Often used in the context of sports, the phrase “the best defence is a good offence” suggests that the best way to protect your team and your goals is to foray into a competitor’s territory. In the current atmosphere, this can be applied to a shifting market where share of wallet is paramount for survival.
In a world that has seen such dramatic changes, two things have happened: Your customers’ priorities have no doubt been shaken and behaviours have changed, but also your competitor’s. Customers will be looking at best offers and vendors will scramble to best serve them, not to lose their business.
In these changed conditions and relationships, it is the perfect time to review the objectives for your B2B incentive and rewards program. If your program design is on autopilot and still operating as though nothing has changed, you are flirting with disaster. Chances are that if your program doesn’t have a strategic design with share of wallet at the forefront, then your competitor’s program does. This means you’ve stayed offensive and even worse, passive and will lose business.
Your strategy must be to deepen your share of wallet and leave competitors in the offensive approach of price reductions, or margin fights which in the long run won’t do any good to their brand.

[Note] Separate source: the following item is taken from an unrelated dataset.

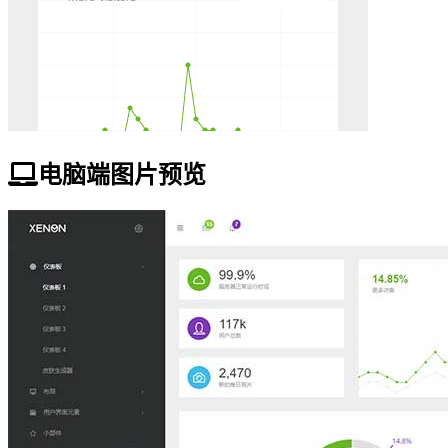
电脑端图片预览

It’s not too late to adapt the design of your program to the changing market, but it is crucial to think of market share as your offence. Assess your program now and to your competitor’s tactics on how they go about the current situation.
In simple terms, share of wallet determines how much a B2B customer can spend on required business goods and services. This is not different to how you view your wallet. Grocery and supermarkets all vying for their piece of your weekly spend. Promotions, offers, advertising are the levers to get your attention. In the B2B market, you can follow a similar pattern. A rewards and incentive program can solve the challenge of increasing share of wallet.
While we see a downturn in a market or vertical, spending by customers typically remains. Although not at the same volume, value, or frequency as it was. The challenge becomes attracting repeat purchase from your customer base without having to resort to price reductions, offers or discounts.
An incentive and reward program with share of wallet at its heart helps navigate that price problem. Rather than using price to gain new customers, you use rewards to shift the spending. So customers engage more heavily with you (especially if they’re also buying from a competitor). A good example are airline loyalty programs. They drive repeat purchases with status points. Customers often choose a more expensive airfare simply to get the gold status and the benefits that come with it! This way airlines gain more share of wallet.
Transfer this concept to the strategy of your B2B programs. The aim is to not just reward a transaction but to recognise customer loyalty and shift the value beyond a single purchase to one that benefits both individual and business. Increasing a customer’s share of wallet is much more reliable and profitable than trying to acquire new customers.